What is expected >> Nothing but the lines from the one containing "Each kits contains" through the one containing "ages | $5 |", both included, should be given again, each exactly as written below.

**********

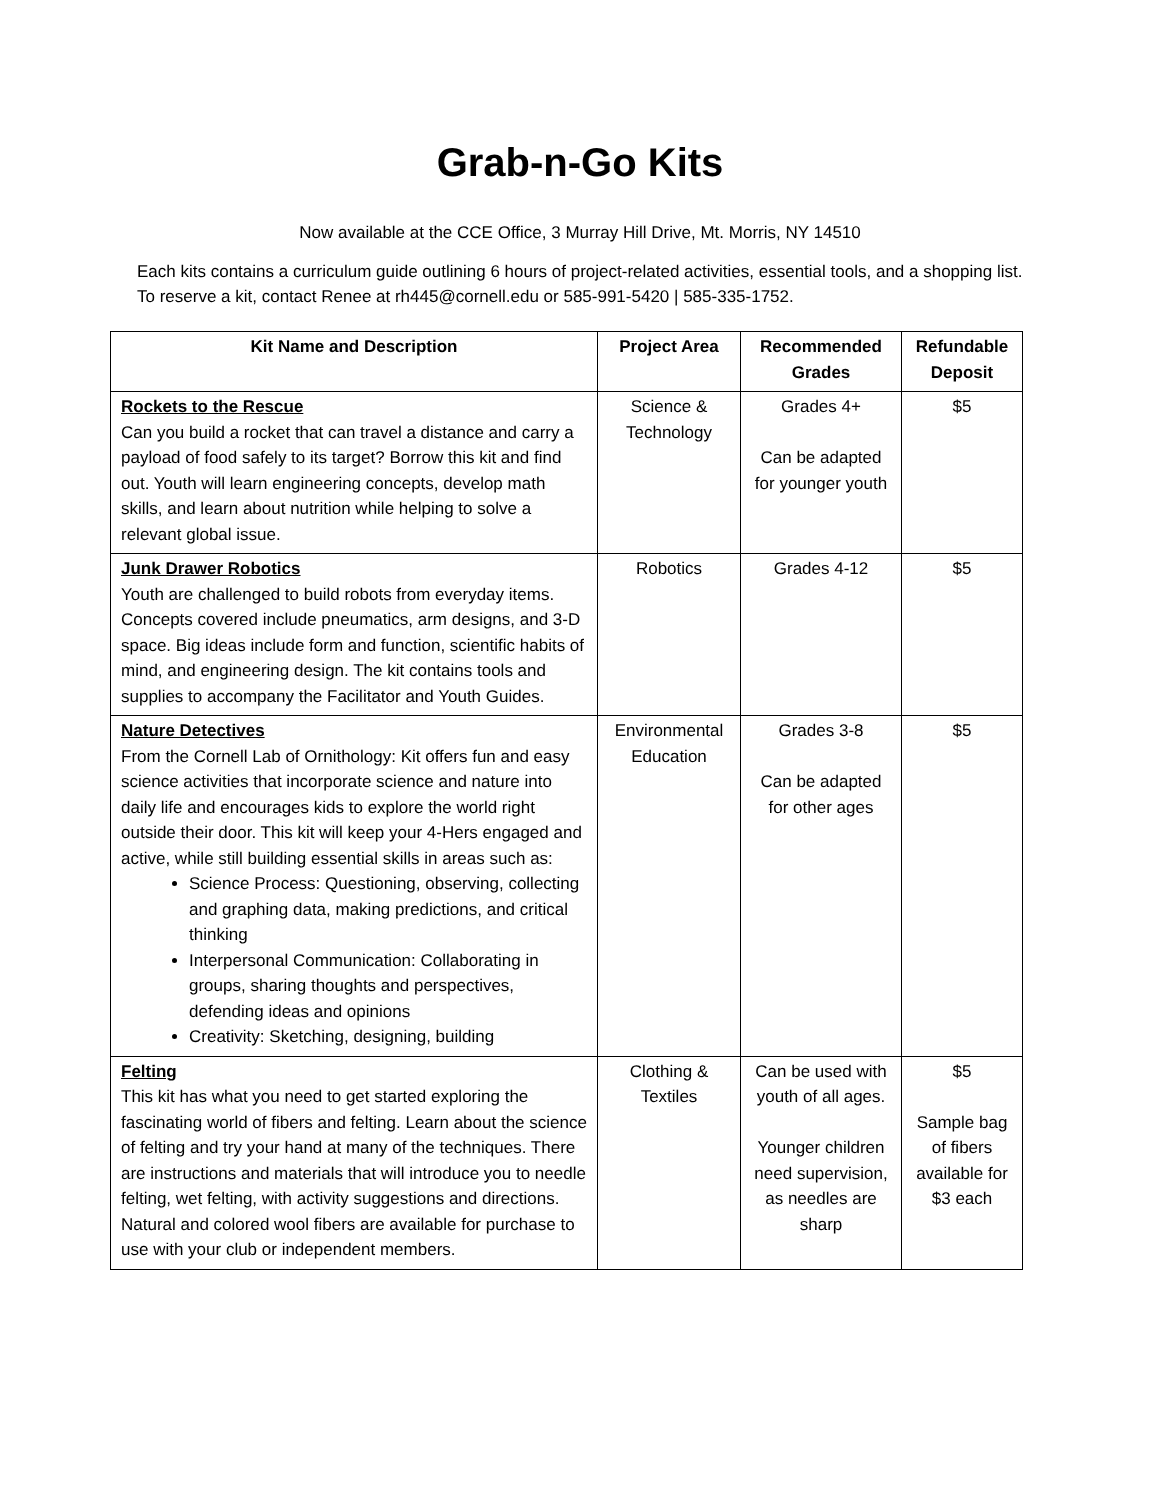Grab-n-Go Kits
Now available at the CCE Office, 3 Murray Hill Drive, Mt. Morris, NY 14510
Each kits contains a curriculum guide outlining 6 hours of project-related activities, essential tools, and a shopping list. To reserve a kit, contact Renee at rh445@cornell.edu or 585-991-5420 | 585-335-1752.
| Kit Name and Description | Project Area | Recommended Grades | Refundable Deposit |
| --- | --- | --- | --- |
| Rockets to the Rescue Can you build a rocket that can travel a distance and carry a payload of food safely to its target? Borrow this kit and find out. Youth will learn engineering concepts, develop math skills, and learn about nutrition while helping to solve a relevant global issue. | Science & Technology | Grades 4+ Can be adapted for younger youth | $5 |
| Junk Drawer Robotics Youth are challenged to build robots from everyday items. Concepts covered include pneumatics, arm designs, and 3-D space. Big ideas include form and function, scientific habits of mind, and engineering design. The kit contains tools and supplies to accompany the Facilitator and Youth Guides. | Robotics | Grades 4-12 | $5 |
| Nature Detectives From the Cornell Lab of Ornithology: Kit offers fun and easy science activities that incorporate science and nature into daily life and encourages kids to explore the world right outside their door. This kit will keep your 4-Hers engaged and active, while still building essential skills in areas such as: Science Process: Questioning, observing, collecting and graphing data, making predictions, and critical thinking Interpersonal Communication: Collaborating in groups, sharing thoughts and perspectives, defending ideas and opinions Creativity: Sketching, designing, building | Environmental Education | Grades 3-8 Can be adapted for other ages | $5 |
| Felting This kit has what you need to get started exploring the fascinating world of fibers and felting. Learn about the science of felting and try your hand at many of the techniques. There are instructions and materials that will introduce you to needle felting, wet felting, with activity suggestions and directions. Natural and colored wool fibers are available for purchase to use with your club or independent members. | Clothing & Textiles | Can be used with youth of all ages. Younger children need supervision, as needles are sharp | $5 Sample bag of fibers available for $3 each |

**********

Solution to this exercise >>
Each kits contains a curriculum guide outlining 6 hours of project-related activities, essential tools, and a shopping list. To reserve a kit, contact Renee at rh445@cornell.edu or 585-991-5420 | 585-335-1752.
| Kit Name and Description | Project Area | Recommended Grades | Refundable Deposit |
| --- | --- | --- | --- |
| Rockets to the Rescue Can you build a rocket that can travel a distance and carry a payload of food safely to its target? Borrow this kit and find out. Youth will learn engineering concepts, develop math skills, and learn about nutrition while helping to solve a relevant global issue. | Science & Technology | Grades 4+ Can be adapted for younger youth | $5 |
| Junk Drawer Robotics Youth are challenged to build robots from everyday items. Concepts covered include pneumatics, arm designs, and 3-D space. Big ideas include form and function, scientific habits of mind, and engineering design. The kit contains tools and supplies to accompany the Facilitator and Youth Guides. | Robotics | Grades 4-12 | $5 |
| Nature Detectives From the Cornell Lab of Ornithology: Kit offers fun and easy science activities that incorporate science and nature into daily life and encourages kids to explore the world right outside their door. This kit will keep your 4-Hers engaged and active, while still building essential skills in areas such as: Science Process: Questioning, observing, collecting and graphing data, making predictions, and critical thinking Interpersonal Communication: Collaborating in groups, sharing thoughts and perspectives, defending ideas and opinions Creativity: Sketching, designing, building | Environmental Education | Grades 3-8 Can be adapted for other ages | $5 |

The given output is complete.